* **Instructions to follow**
Go through the entries and say how many lines contain the string "éléments". The number is the whole answer.

(Page-level text extractions)
•••••

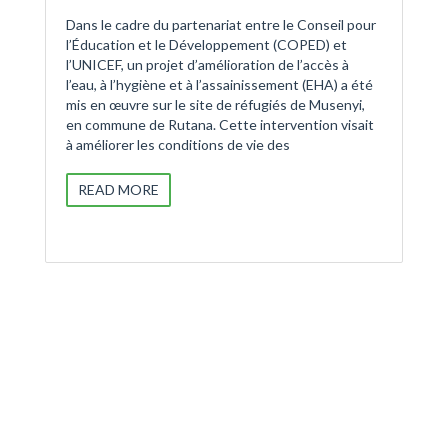
Dans le cadre du partenariat entre le Conseil pour
l’Éducation et le Développement (COPED) et
l’UNICEF, un projet d’amélioration de l’accès à
l’eau, à l’hygiène et à l’assainissement (EHA) a été
mis en œuvre sur le site de réfugiés de Musenyi,
en commune de Rutana. Cette intervention visait
à améliorer les conditions de vie des
READ MORE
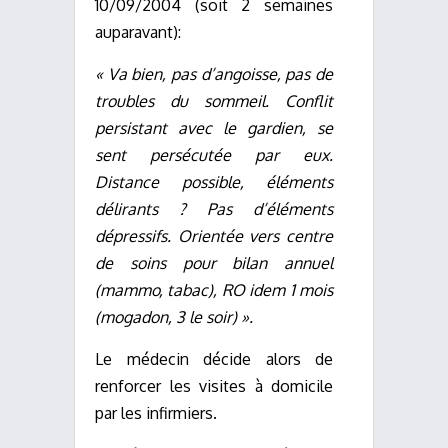
10/09/2004 (soit 2 semaines
auparavant):
« Va bien, pas d’angoisse, pas de
troubles du sommeil. Conflit
persistant avec le gardien, se
sent persécutée par eux.
Distance possible, éléments
délirants ? Pas d’éléments
dépressifs. Orientée vers centre
de soins pour bilan annuel
(mammo, tabac), RO idem 1 mois
(mogadon, 3 le soir) ».
Le médecin décide alors de
renforcer les visites à domicile
par les infirmiers.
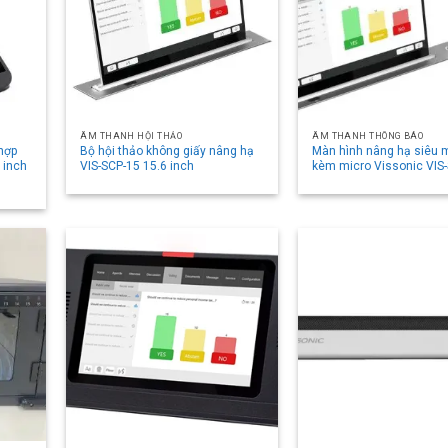
ÂM THANH HỘI THẢO
ÂM THANH THÔNG BÁO
 hợp
Bộ hội thảo không giấy nâng hạ
Màn hình nâng hạ siêu
 inch
VIS-SCP-15 15.6 inch
kèm micro Vissonic VIS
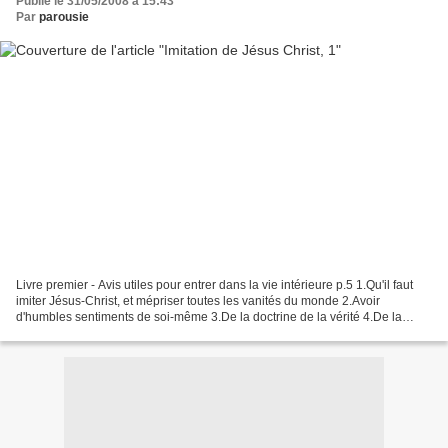
Publié le 31/05/2008 à 15:43
Par
parousie
Livre premier - Avis utiles pour entrer dans la vie intérieure p.5 1.Qu'il faut
imiter Jésus-Christ, et mépriser toutes les vanités du monde 2.Avoir
d'humbles sentiments de soi-même 3.De la doctrine de la vérité 4.De la
prévoyance dans les actions 5.De...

•••••

* **The answer**
2